Each entry that follows is to be duplicated exactly, without its images.
*** RECORDED DATA ***
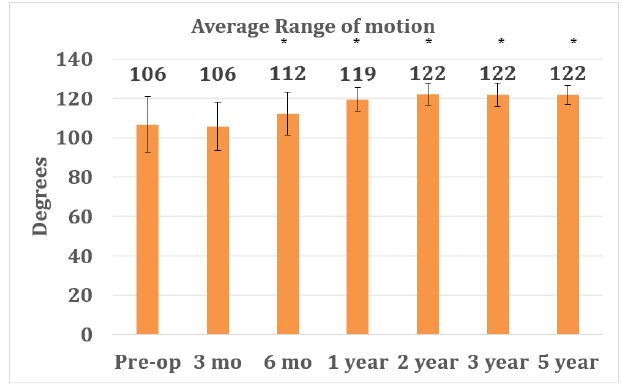
Figure 3. Average range of motion at pre-operative and follow-up time points after CCR-TKA surgery. The graph reports averages +/ − SD. Asterisks (*) indicate statistical significance compared with the pre-op control, as determined by Student’s t -test ( p < 0.05).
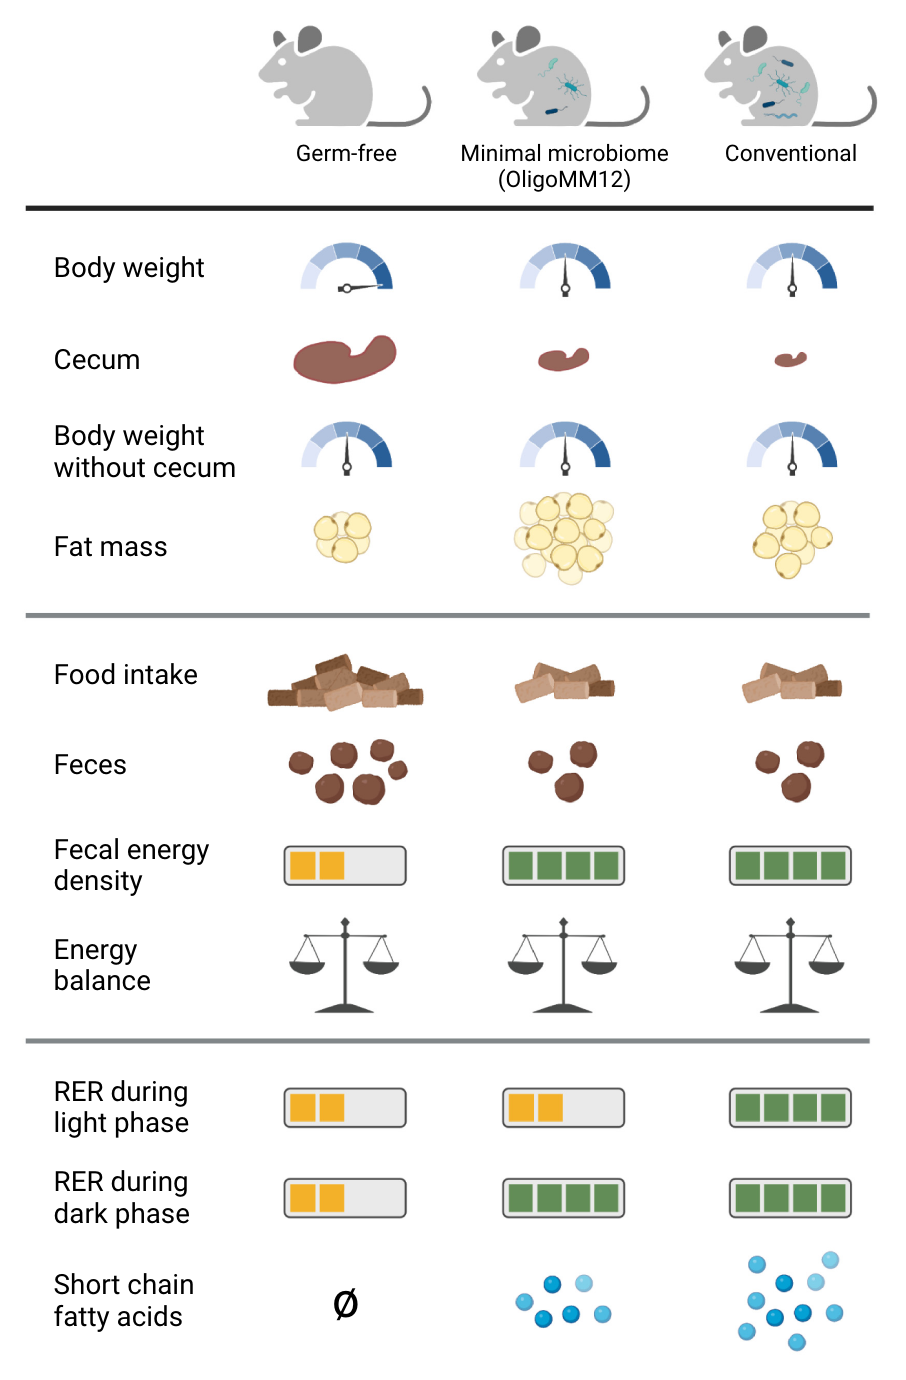
ø Fig 1. Summary of key metabolic parameters in mice harboring microbiomes of different complexity. (Top) GF mice are heavier than OligoMM12 mice and conventional mice, but after subtracting the weight of the cecum, all 3 groups have approximately the same weight. OligoMM12 have greater fat mass than the other 2 groups. (Middle) GF mice have greater food intake, increased fecal output, and lower fecal energy density than the other 2 groups. The result is that GF mice extract as much total energy from food as the other 2 groups. All 3 groups also have approximately equal energy expenditure, leading to neutral energy balance. (Bottom) During the light phase, GF and OligoMM12 mice have lower RER than conventional mice, but during the dark phase, OligoMM12 and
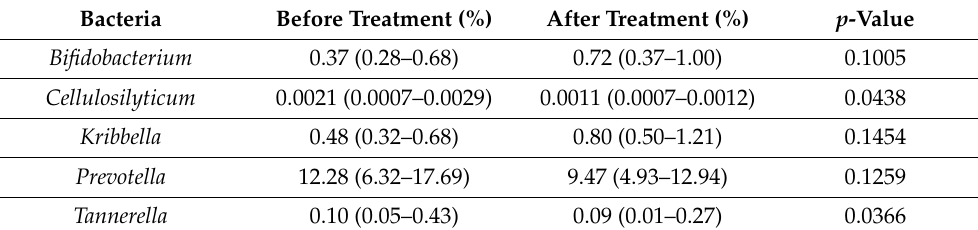
Table 2. Comparison of changes in relative abundance before and after the anticancer therapy. Bacteria Before Treatment (%) After Treatment (%) p -Value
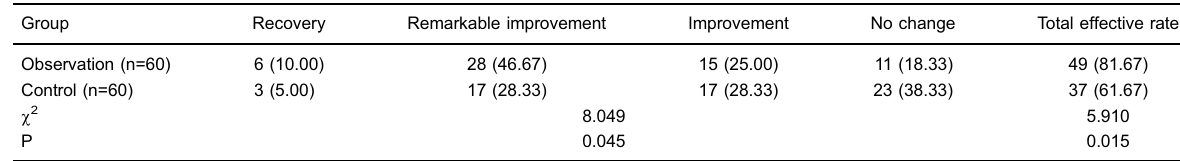
Table 2. Comparison of ef fi cacy based on the National Institutes of Health Stroke Scale of patients with acute cerebral infarction treated with alteplase (observation group) or batroxobin (control group). Group Recovery Remarkable improvement Improvement No change Total effective rate Observation (n=60)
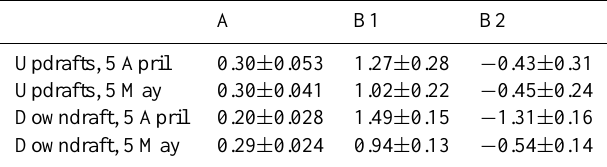
Fig. 12. Updrafts below cumulus clouds observed on 5 April 2006, in the early stage of the ABL evolution (top, 11:30–13:00LT) and close to its end (bottom, 14:30–16:00LT). Cloud base heights are indicated by black lines. The horizontal extent of the strong updrafts around 11:45, 12:22, and 12:53LT is 800–1000m, and the updraft mean velocity ranges from 1.6–2.4m/s. Peak velocity values in the updrafts frequently exceed 3m/s, sometimes 4m/s. In the afternoon less coherent updraft structures are observed below the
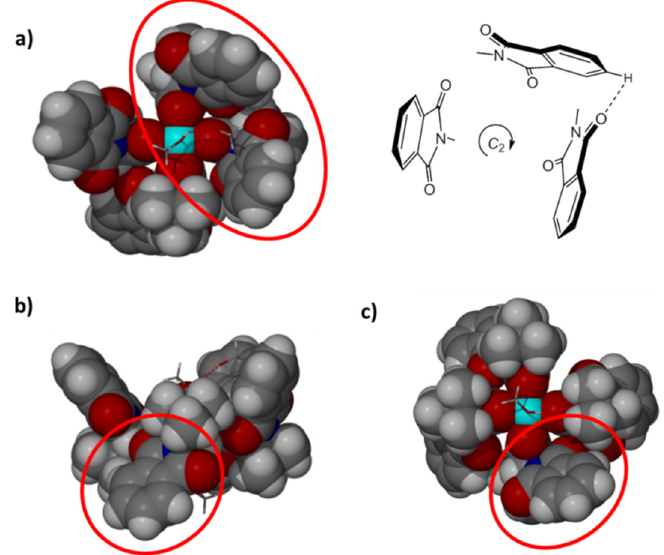
Figure 4. Space filling and schematic representations of the partial crown shaped chiral cavity of [Rh 2 ( S , S , S , R ‐ PTTL) 4 (MeOH) 2 ].MeOH.H 2 O viewed along the Rh ‐ Rh bond ( a ) onto the cavity and ( c ) from the opposite side of the cavity. ( b ) A side view into the equatorial plane of the Rh centres to highlight the R ‐ amino acid derived ligand which does not form part of the partial cavity. Rh bound MeOH and lattice MeOH/water molecules are depicted in stick form (hydroxyl groups of the Lewis bases were only located if Rh bound and the extended hydrogen bonded structure is not shown beyond the asymmetric unit).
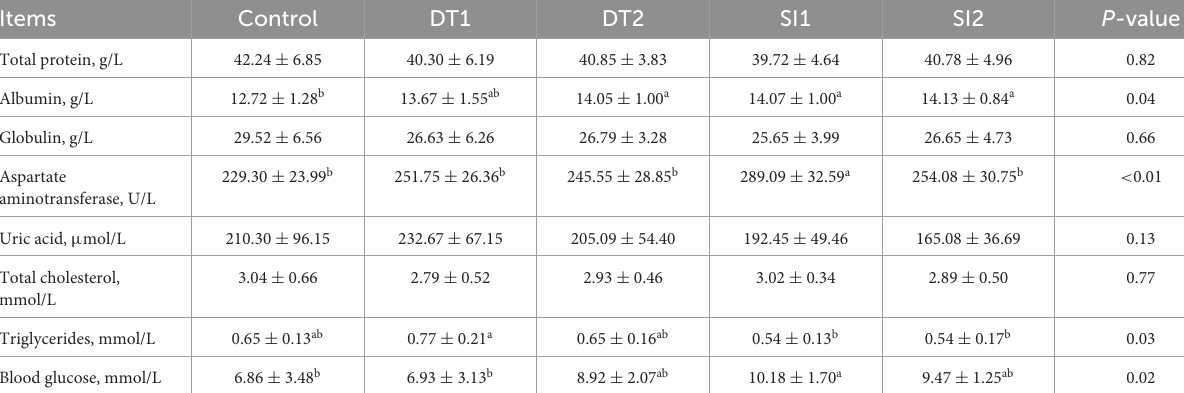
TABLE 4 Effects of dietary supplementation with dandelion tannins or soybean isoflavones on serum biochemical indexes of Wenchang chickens.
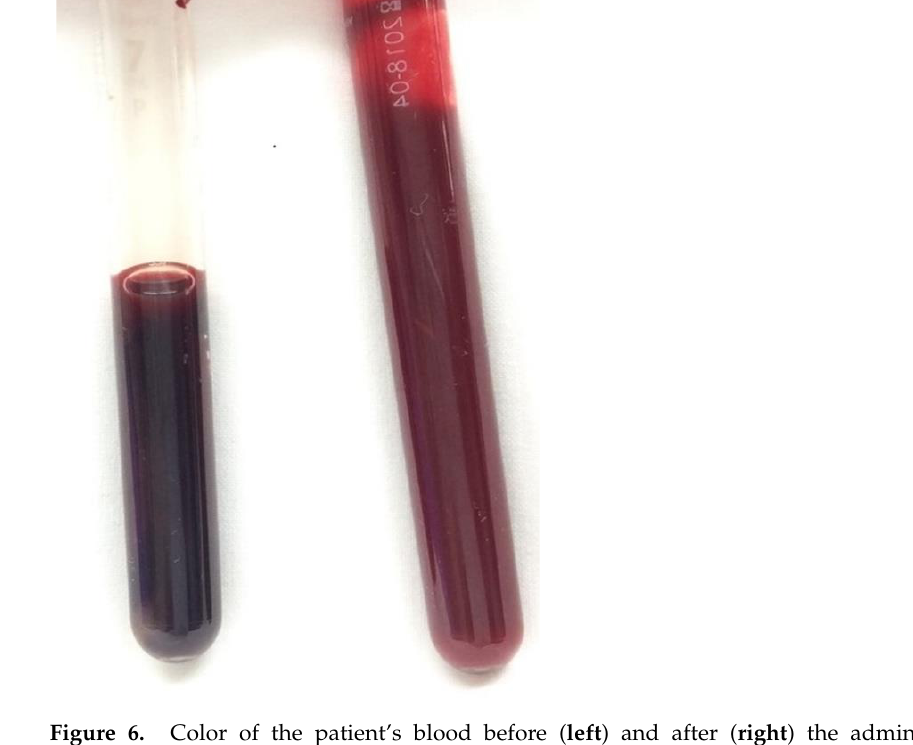
Figure 6. Color of the patient’s blood before ( left ) and after ( right ) the administration of methylene blue.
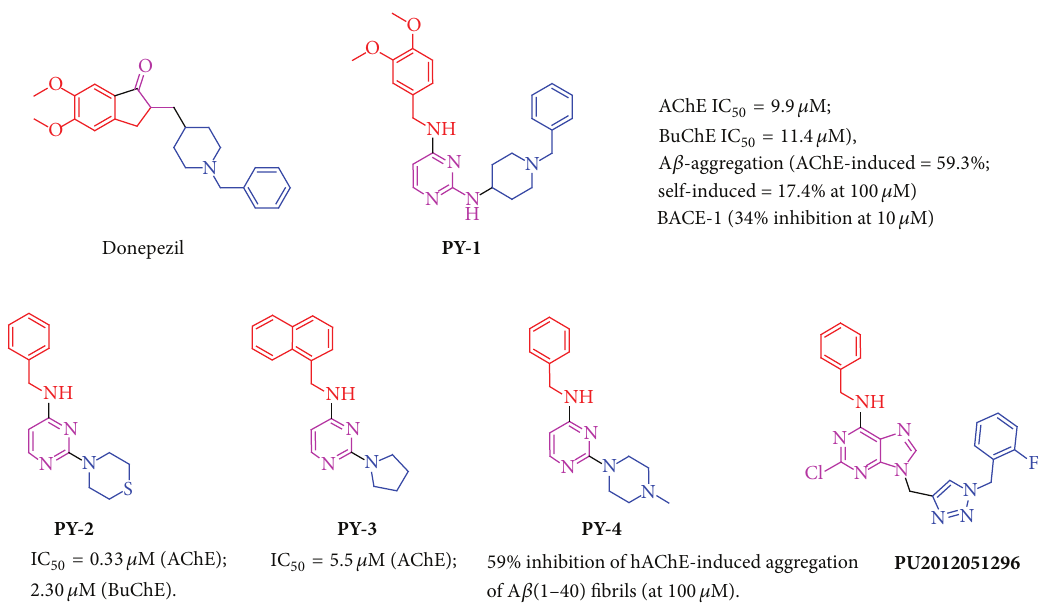
Figure 1: Structure of donepezil, 2,4-disubstituted pyrimidine AChE inhibitors, and purine derivative PU2012051296 .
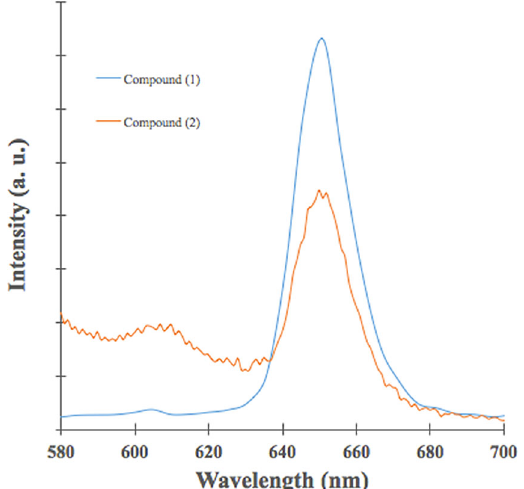
Figure 3. Emission spectra of (1) and (2).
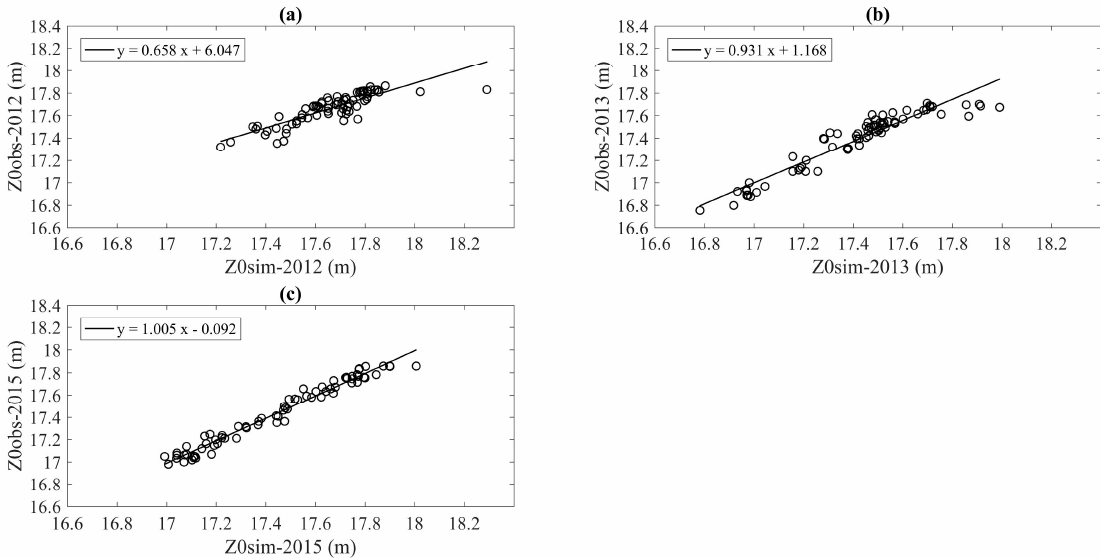
Figure 14. The linear interpolation of Z 0 obs and Z 0 sim for the optimized model for the years 2012 ( a ), 2013 ( b ) and 2015 ( c ).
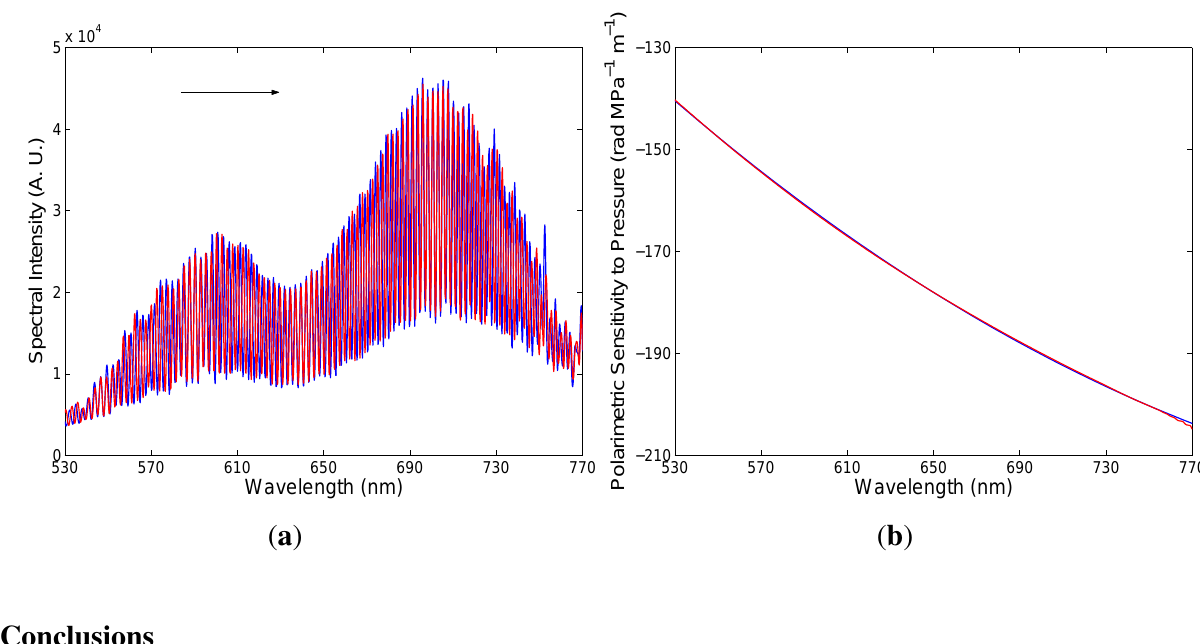
Two recorded spectra corresponding to the second delay and hydrostatic = 0 . 3 MPa (blue) and p = 0 . 99 MPa (red) ( a ). The spectral dependence pressures, p 1 2 of the polarimetric sensitivity to hydrostatic pressure ( b ). The red line is the approximate quadratic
*** End of RECORDED DATA ***
- RESPONSE AREA:
Figure 3. Average range of motion at pre-operative and follow-up time points after CCR-TKA surgery. The graph reports averages +/ − SD. Asterisks (*) indicate statistical significance compared with the pre-op control, as determined by Student’s t -test ( p < 0.05).
ø Fig 1. Summary of key metabolic parameters in mice harboring microbiomes of different complexity. (Top) GF mice are heavier than OligoMM12 mice and conventional mice, but after subtracting the weight of the cecum, all 3 groups have approximately the same weight. OligoMM12 have greater fat mass than the other 2 groups. (Middle) GF mice have greater food intake, increased fecal output, and lower fecal energy density than the other 2 groups. The result is that GF mice extract as much total energy from food as the other 2 groups. All 3 groups also have approximately equal energy expenditure, leading to neutral energy balance. (Bottom) During the light phase, GF and OligoMM12 mice have lower RER than conventional mice, but during the dark phase, OligoMM12 and
Table 2. Comparison of changes in relative abundance before and after the anticancer therapy. Bacteria Before Treatment (%) After Treatment (%) p -Value
Table 2. Comparison of ef fi cacy based on the National Institutes of Health Stroke Scale of patients with acute cerebral infarction treated with alteplase (observation group) or batroxobin (control group). Group Recovery Remarkable improvement Improvement No change Total effective rate Observation (n=60)
Fig. 12. Updrafts below cumulus clouds observed on 5 April 2006, in the early stage of the ABL evolution (top, 11:30–13:00LT) and close to its end (bottom, 14:30–16:00LT). Cloud base heights are indicated by black lines. The horizontal extent of the strong updrafts around 11:45, 12:22, and 12:53LT is 800–1000m, and the updraft mean velocity ranges from 1.6–2.4m/s. Peak velocity values in the updrafts frequently exceed 3m/s, sometimes 4m/s. In the afternoon less coherent updraft structures are observed below the
Figure 4. Space filling and schematic representations of the partial crown shaped chiral cavity of [Rh 2 ( S , S , S , R ‐ PTTL) 4 (MeOH) 2 ].MeOH.H 2 O viewed along the Rh ‐ Rh bond ( a ) onto the cavity and ( c ) from the opposite side of the cavity. ( b ) A side view into the equatorial plane of the Rh centres to highlight the R ‐ amino acid derived ligand which does not form part of the partial cavity. Rh bound MeOH and lattice MeOH/water molecules are depicted in stick form (hydroxyl groups of the Lewis bases were only located if Rh bound and the extended hydrogen bonded structure is not shown beyond the asymmetric unit).
TABLE 4 Effects of dietary supplementation with dandelion tannins or soybean isoflavones on serum biochemical indexes of Wenchang chickens.
Figure 6. Color of the patient’s blood before ( left ) and after ( right ) the administration of methylene blue.
Figure 1: Structure of donepezil, 2,4-disubstituted pyrimidine AChE inhibitors, and purine derivative PU2012051296 .
Figure 3. Emission spectra of (1) and (2).
Figure 14. The linear interpolation of Z 0 obs and Z 0 sim for the optimized model for the years 2012 ( a ), 2013 ( b ) and 2015 ( c ).
Two recorded spectra corresponding to the second delay and hydrostatic = 0 . 3 MPa (blue) and p = 0 . 99 MPa (red) ( a ). The spectral dependence pressures, p 1 2 of the polarimetric sensitivity to hydrostatic pressure ( b ). The red line is the approximate quadratic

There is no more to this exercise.